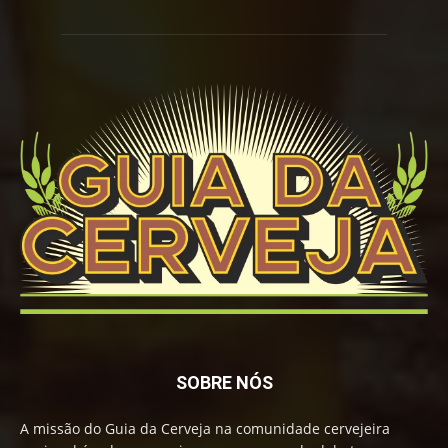
SOBRE NÓS
A missão do Guia da Cerveja na comunidade cervejeira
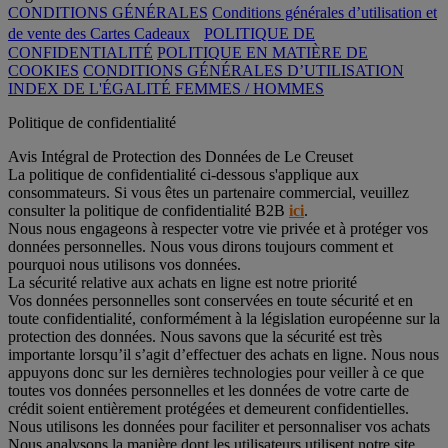
CONDITIONS GÉNÉRALES
Conditions générales d’utilisation et
de vente des Cartes Cadeaux
POLITIQUE DE
CONFIDENTIALITÉ
POLITIQUE EN MATIÈRE DE
COOKIES
CONDITIONS GÉNÉRALES D’UTILISATION
INDEX DE L'ÉGALITÉ FEMMES / HOMMES
Politique de confidentialité
Avis Intégral de Protection des Données de Le Creuset
La politique de confidentialité ci-dessous s'applique aux
consommateurs. Si vous êtes un partenaire commercial, veuillez
consulter la politique de confidentialité B2B
ici
.
Nous nous engageons à respecter votre vie privée et à protéger vos
données personnelles. Nous vous dirons toujours comment et
pourquoi nous utilisons vos données.
La sécurité relative aux achats en ligne est notre priorité
Vos données personnelles sont conservées en toute sécurité et en
toute confidentialité, conformément à la législation européenne sur la
protection des données. Nous savons que la sécurité est très
importante lorsqu’il s’agit d’effectuer des achats en ligne. Nous nous
appuyons donc sur les dernières technologies pour veiller à ce que
toutes vos données personnelles et les données de votre carte de
crédit soient entièrement protégées et demeurent confidentielles.
Nous utilisons les données pour faciliter et personnaliser vos achats
Nous analysons la manière dont les utilisateurs utilisent notre site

━━━

Problem description: Up to and including the line with "Avis Intégral de", copy the data above from its first line. Skip pictures.

Task solution:
SOBRE NÓS
A missão do Guia da Cerveja na comunidade cervejeira
CONDITIONS GÉNÉRALES
Conditions générales d’utilisation et
de vente des Cartes Cadeaux
POLITIQUE DE
CONFIDENTIALITÉ
POLITIQUE EN MATIÈRE DE
COOKIES
CONDITIONS GÉNÉRALES D’UTILISATION
INDEX DE L'ÉGALITÉ FEMMES / HOMMES
Politique de confidentialité
Avis Intégral de Protection des Données de Le Creuset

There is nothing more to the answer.